C’est donc un jeu de bonneteau budgétaire auquel le gouvernement se livre où la priorité mise sur l’extrême pauvreté est financée par la contribution des personnes un peu moins malchanceuses. Ce que propose Emmanuel Macron, c’est donc un écrasement des différences en bas de l’échelle sociale et une explosion des inégalités avec le haut de cette échelle sociale. Car, alors que l’on se livre à ce tour de passe-passe budgétaire sordide, l’argent public va couler à flot pour les plus aisés et les entreprises.

La suppression de l’ISF continue d’augmenter de quelque 16 milliards d’euros sur le quinquennat les ressources des ultra-riches qui peuvent aussi désormais compter sur le « bouclier fiscal » du prélèvement forfaitaire unique sur les revenus du capital (environ 9 milliards d’euros sur le quinquennat). De plus, 38 milliards d’euros, soit près de vingt fois le montant prévu par le plan pauvreté, vont être versés au titre du CICE et des baisses de cotisations l’an prochain aux entreprises, sans demande de compensation et alors que le taux de l’impôt sur les sociétés continue de baisser.

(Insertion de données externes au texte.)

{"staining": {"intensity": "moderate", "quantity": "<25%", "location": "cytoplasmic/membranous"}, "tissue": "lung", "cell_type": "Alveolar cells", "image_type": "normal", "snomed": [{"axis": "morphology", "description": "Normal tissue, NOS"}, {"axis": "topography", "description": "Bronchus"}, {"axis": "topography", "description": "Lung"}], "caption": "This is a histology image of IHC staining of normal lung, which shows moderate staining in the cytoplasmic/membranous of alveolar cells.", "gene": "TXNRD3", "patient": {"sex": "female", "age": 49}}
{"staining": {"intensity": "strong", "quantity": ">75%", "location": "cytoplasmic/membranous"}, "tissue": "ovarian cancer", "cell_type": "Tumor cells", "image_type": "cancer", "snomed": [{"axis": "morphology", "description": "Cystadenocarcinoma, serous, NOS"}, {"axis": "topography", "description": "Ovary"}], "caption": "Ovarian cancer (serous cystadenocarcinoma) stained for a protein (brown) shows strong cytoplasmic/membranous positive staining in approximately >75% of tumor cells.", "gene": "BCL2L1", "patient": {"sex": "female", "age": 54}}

La politique économique et budgétaire d’Emmanuel Macron est donc plus que jamais une machine à creuser les inégalités.

(...)

Sortir de la grande pauvreté pour aller vers la précarité et la pauvreté relative en travaillant : voilà le choix que propose Emmanuel Macron. On dira que « c’est mieux que rien » et cela le serait effectivement si le choix était entre cette politique et rien. Mais ce n’est pas le cas, puisque l’action redistributive de l’État est fortement freinée et que, par ailleurs, la politique de transferts massifs aux entreprises peine à créer suffisamment d'emplois.

(...)

c’est moins la pauvreté en tant que telle qui intéresse Emmanuel Macron que la création d’un socle minimum permettant à chacun d’être en capacité de participer au marché du travail. Tout devient alors cohérent : on peut prétendre lutter contre la grande pauvreté et faire les poches des retraités et des bénéficiaires d’allocations sociales. Ce qui compte, c’est que les pauvres puissent entrer sur le marché.

(...)

Le projet présidentiel est donc pleinement cohérent, c’est un projet profondément néolibéral au sens strict du terme. L’État est là pour permettre un fonctionnement parfait du marché : d’un côté, il augmente les profits des entreprises et les revenus des plus riches pour provoquer des embauches, de l’autre, il crée la participation de tous au marché du travail. D’où cette priorité donnée à la lutte contre la très grande pauvreté pour permettre à ces personnes de revenir vers le marché du travail. La pensée néolibérale est un libéralisme de règles où s’applique souvent la contrainte afin de permettre au marché de jouer son rôle. Et c’est bien là la vision présidentielle qui a accompagné son (faux) « revenu universel d’activité » d’une obligation de travail ou d’activité.

Autrement dit, désormais le pauvre ne sera digne d’être secouru que s’il accepte de participer au marché du travail.